Il 16 settembre del 1930 Freud scrive a Ferenczi: “Le sue nuove idee sulla frammentazione traumatica della vita mentale mi sembrano brillanti e hanno qualcosa della grandezza della teoria genitale.” 
Nella teoria genitale, nota con il nome di Thalassa, l’autotomia (auto-scissione) era stata riconosciuta da Ferenczi come il prototipo biologico della rimozione e identificata con l’istinto di morte postulato da Freud in Al di là del principio di piacere. Ferenczi vi ritorna sopra nel saggio Il problema dell’affermazione del dispiacere (1926), che segna l’inizio di una riflessione su meccanismi psichici più primitivi della rimozione e in cui ipotizza che l’eliminazione di parti di sé possa essere il frutto di un rapido calcolo per salvarsi la vita. Questa intuizione verrà ulteriormente articolata dopo la svolta degli anni 1929-1930, quando incomincia a pensare al trauma psichico come un’esperienza annichilente, una vera e propria “morte”, anche se parziale, che comporta la distruzione di parti di sé, le quali diventano “insensibili”. È una svolta accompagnata da un modo nuovo di stare nella regressione, di accogliere il dolore psichico e di immergersi nella riproduzione dei traumi infantili. Ferenczi abbandona allora il vocabolario freudiano, non parla più di “dispiacere” ma di sofferenza e dolore, mentre una nuova metapsicologia si spalanca davanti a lui, quella della frammentazione della vita psichica, che trova una sua prima formulazione nell’articolo del 1931 Analisi infantile con gli adulti. “Tutto avviene”, Ferenczi vi scrive, “come se, sotto la minaccia di un pericolo imminente una parte di noi si scindesse sotto forma di istanza psichica di auto-osservazione per essere d’aiuto, magari già nella prima o primissima infanzia”. È qui che troviamo la prima concettualizzazione dell’insensibilità traumatica, come prodotto della scissione in una parte che “conosce tutto” ma “non sente nulla” e una parte senziente ma “brutalmente distrutta”. L’anno seguente, nel Diario clinico, annoterà: “La persona si scinde in un essere psichico puramente conoscitivo, che osserva gli avvenimenti dal di fuori e in un corpo totalmente insensibile”.
Giudicate eretiche, le nuove “brillanti” [geistreich] visioni di Sándor  Ferenczi (1873-1933) sono state a lungo bandite dall’insegnamento della psicoanalisi, riprendendo a circolare solo grazie alla coraggiosa pubblicazione del Diario clinico, nel 1985. Nonostante il perdurare della convinzione che le sue innovazioni fossero l’esito di una grave malattia mentale (come Ernest Jones asserì nel terzo volume della Vita e opere di Freud), questa data segna anche l’inizio di un “Rinascimento ferencziano” che si è diffuso e consolidato nel corso di anni caratterizzati da un lato dal declino della metapsicologia freudiana e della teoria clinica basata sulla rimozione, e dall’altro dal successo del modello della dissociazione, spesso presentato come bandiera dell’approccio cognitivista al trauma. Per queste ragioni abbiamo voluto celebrare i 150 anni della nascita di Sándor Ferenczi (1873-1933) con un convegno dedicato al tema della “frammentazione della via psichica”.

 

Invitiamo pertanto tutti gli psicoanalisti interessati ad inviare una proposta di relazione su questo tema, di almeno 500 parole, all’indirizzo sipepsf@gmail.com entro il 31 dicembre 2022.
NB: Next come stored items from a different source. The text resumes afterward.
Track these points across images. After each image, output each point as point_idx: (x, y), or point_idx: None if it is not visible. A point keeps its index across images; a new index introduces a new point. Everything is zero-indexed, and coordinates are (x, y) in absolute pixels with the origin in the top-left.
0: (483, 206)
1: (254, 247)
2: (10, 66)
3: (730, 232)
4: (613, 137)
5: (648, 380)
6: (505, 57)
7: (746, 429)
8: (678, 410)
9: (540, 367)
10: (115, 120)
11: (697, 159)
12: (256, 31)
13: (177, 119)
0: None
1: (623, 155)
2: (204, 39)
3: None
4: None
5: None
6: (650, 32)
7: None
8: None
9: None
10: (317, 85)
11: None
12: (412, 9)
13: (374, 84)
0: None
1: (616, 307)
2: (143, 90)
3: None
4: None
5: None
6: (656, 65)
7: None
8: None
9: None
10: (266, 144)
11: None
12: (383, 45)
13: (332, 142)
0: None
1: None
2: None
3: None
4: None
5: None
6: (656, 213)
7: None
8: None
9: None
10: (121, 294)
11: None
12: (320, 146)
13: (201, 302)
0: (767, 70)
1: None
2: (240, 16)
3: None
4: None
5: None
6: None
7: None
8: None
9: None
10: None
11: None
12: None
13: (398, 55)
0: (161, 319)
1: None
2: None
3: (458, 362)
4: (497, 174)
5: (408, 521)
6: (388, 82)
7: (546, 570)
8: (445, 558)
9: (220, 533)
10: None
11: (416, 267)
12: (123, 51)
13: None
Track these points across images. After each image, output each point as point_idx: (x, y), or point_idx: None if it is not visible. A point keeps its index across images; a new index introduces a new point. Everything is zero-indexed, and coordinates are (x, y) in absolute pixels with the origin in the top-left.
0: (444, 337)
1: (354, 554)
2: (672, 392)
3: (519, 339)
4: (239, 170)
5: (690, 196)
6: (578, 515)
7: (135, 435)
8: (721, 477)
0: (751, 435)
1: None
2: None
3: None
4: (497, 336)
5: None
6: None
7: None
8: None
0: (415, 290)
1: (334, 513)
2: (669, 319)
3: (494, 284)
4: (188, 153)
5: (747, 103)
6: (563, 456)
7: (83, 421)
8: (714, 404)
Le relazioni possono essere di carattere storico, teorico o clinico. Il convegno avrà due sessioni plenarie e due sessioni parallele, per poter accogliere il maggior numero possibile di proposte.


Carlo Bonomi (Presidente dell’International Sándor Ferenczi Network)
Franco Borgogno (Vincitore nel 2010 del Mary Sigourney Award)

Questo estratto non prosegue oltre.